Tobias Hübinette, the co-founder of the magazine Expo, who is now based at Karlstad University, argued in a blog post that it might well be, estimating that the Left Party could lose about 1.5 percentage points from a combination of voters who back the new party and those who choose not to vote in protest at the way the conflict with Varas and Riazat has been handled.
Jonas Hinnfors, politics professor at Gothenburg University, however, doubts that they will have such a significant effect.
“Its pretty tough to start new parties. I think the safest bet is that they end up getting marginalised,” he told the Dagens Nyheter newspaper. “It might dampen enthusiasm a little for the Left Party. But it might also make the party a little more attractive to others who have partly recoiled from the harsh rhetoric that some party representatives have had.”
Delgado Varas and Riazat have certainly been doing all they can to inflict maximum damage. At a press conference on Sunday, Delgado Varas accused the Left Party’s leader Nooshi Dadgostar of changing the party out of all recognition.
“It has become harder, colder and more systematic. In terms of organisation, it has become a Stalinist organisation, but politically, it’s a Social Democratic party,” she said.
Hübinette predicted that the new party would try to form an election alliance with other pro-Palestinian groups, such as the immigrant party Nyans, and the new socialist party Solidaritet, which was founded by Björn Alling, another Left Party outcast, in 2023. But even if it succeeds in doing this, he does not expect it to be able to get more than 2.5 percent at the very most, meaning it will not pass the parliamentary threshold.
“If the 2026 election is as close as the 2022 election, this could very well mean that Framtidens Vänster will bring home the victory for the Tidö parties once again in a year’s time,” he writes.
What else has been happening in Swedish politics?
New Liberal leader refuses to rule out joining far right in government
The Liberal Party’s new leader, Simona Mohamsson, in several interviews refused to repeat the promise made by her predecessor Johan Pehrson that the Liberals will not be part of a government that includes the Sweden Democrats. In an interview on SVT’s Agenda programme, she said the party’s line had not changed, but refused to commit herself to not joining a government with SD ministers.
In an interview with the Dagens Nyheter newspaper, she said that her view of cooperation with the far-right party had changed.
“Voters should know that we are a right-wing party and that we want a right-wing prime minister. I think the cooperation we have with the Sweden Democrats today works well. Then, just like all other parties, we need to have a discussion about how we can maximise the Liberals’ influence after the next election.”
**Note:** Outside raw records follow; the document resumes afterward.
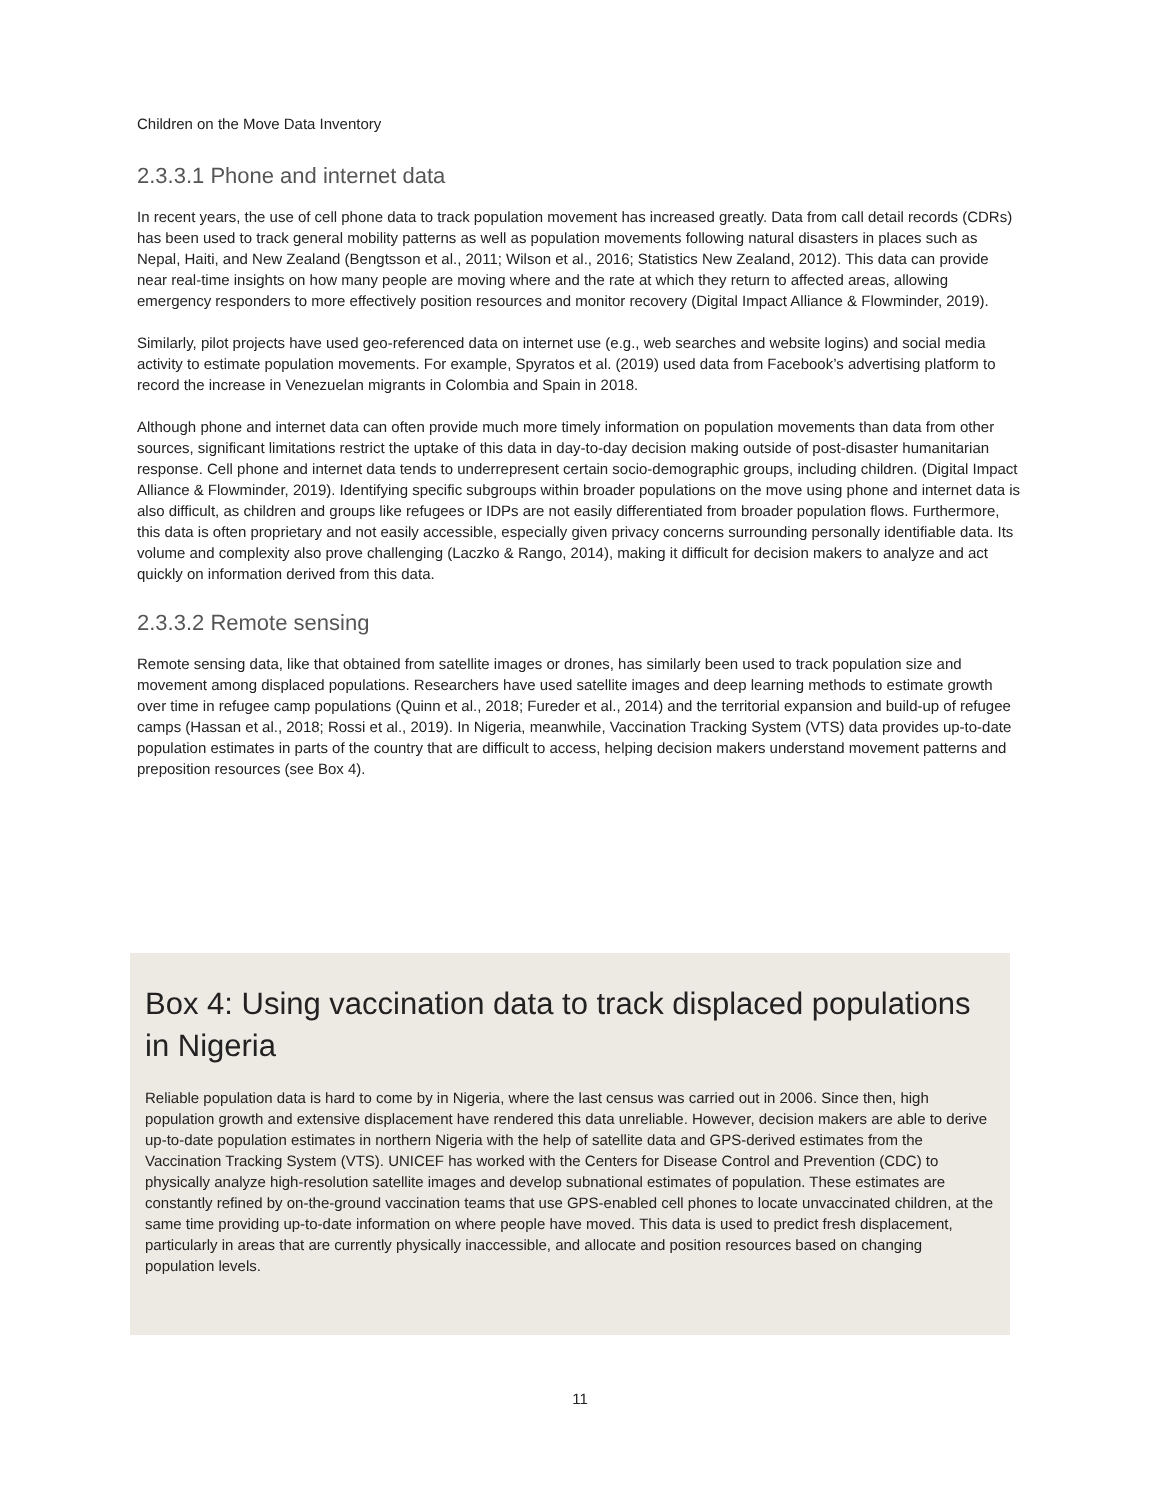Children on the Move Data Inventory
2.3.3.1 Phone and internet data
In recent years, the use of cell phone data to track population movement has increased greatly. Data from call detail records (CDRs) has been used to track general mobility patterns as well as population movements following natural disasters in places such as Nepal, Haiti, and New Zealand (Bengtsson et al., 2011; Wilson et al., 2016; Statistics New Zealand, 2012). This data can provide near real-time insights on how many people are moving where and the rate at which they return to affected areas, allowing emergency responders to more effectively position resources and monitor recovery (Digital Impact Alliance & Flowminder, 2019).
Similarly, pilot projects have used geo-referenced data on internet use (e.g., web searches and website logins) and social media activity to estimate population movements. For example, Spyratos et al. (2019) used data from Facebook’s advertising platform to record the increase in Venezuelan migrants in Colombia and Spain in 2018.
Although phone and internet data can often provide much more timely information on population movements than data from other sources, significant limitations restrict the uptake of this data in day-to-day decision making outside of post-disaster humanitarian response. Cell phone and internet data tends to underrepresent certain socio-demographic groups, including children. (Digital Impact Alliance & Flowminder, 2019). Identifying specific subgroups within broader populations on the move using phone and internet data is also difficult, as children and groups like refugees or IDPs are not easily differentiated from broader population flows. Furthermore, this data is often proprietary and not easily accessible, especially given privacy concerns surrounding personally identifiable data. Its volume and complexity also prove challenging (Laczko & Rango, 2014), making it difficult for decision makers to analyze and act quickly on information derived from this data.
2.3.3.2 Remote sensing
Remote sensing data, like that obtained from satellite images or drones, has similarly been used to track population size and movement among displaced populations. Researchers have used satellite images and deep learning methods to estimate growth over time in refugee camp populations (Quinn et al., 2018; Fureder et al., 2014) and the territorial expansion and build-up of refugee camps (Hassan et al., 2018; Rossi et al., 2019). In Nigeria, meanwhile, Vaccination Tracking System (VTS) data provides up-to-date population estimates in parts of the country that are difficult to access, helping decision makers understand movement patterns and preposition resources (see Box 4).
Box 4: Using vaccination data to track displaced populations in Nigeria
Reliable population data is hard to come by in Nigeria, where the last census was carried out in 2006. Since then, high population growth and extensive displacement have rendered this data unreliable. However, decision makers are able to derive up-to-date population estimates in northern Nigeria with the help of satellite data and GPS-derived estimates from the Vaccination Tracking System (VTS). UNICEF has worked with the Centers for Disease Control and Prevention (CDC) to physically analyze high-resolution satellite images and develop subnational estimates of population. These estimates are constantly refined by on-the-ground vaccination teams that use GPS-enabled cell phones to locate unvaccinated children, at the same time providing up-to-date information on where people have moved. This data is used to predict fresh displacement, particularly in areas that are currently physically inaccessible, and allocate and position resources based on changing population levels.
11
Swedish Green party keeps opposition to new nuclear
The Swedish green party’s ruling committee has backed down from its proposal to drop the party’s opposition to new nuclear power stations after the proposal generated strong internal opposition.
The party’s new programme, which its national congress is scheduled to vote through in October, continues to say that the party “is opposed” to new nuclear power stations. It does, however, drop the party’s 2013 demand that the decommissioning of all existing nuclear power stations should start “immediately”.
Instead the programme calls for nuclear power stations to be decommissioned once sufficient renewable power capacity has been built to replace them.
Secret documents left in airport toilet
Sweden’s former national security advisor Henrik Landerholm is currently on trial for forgetting classified document at a conference hotel. On Monday the Dagens Nyheter newspaper reported yet another case of forgotten documents, revealing that an unnamed official left a file containing briefing notes for Prime Minister Ulf Kristersson in a toilet at Stockholm Arlanda.
The Left Party’s foreign spokesperson Håkan Svenneling has reported Kristersson to the parliament’s Committee on the Constitution over the incident.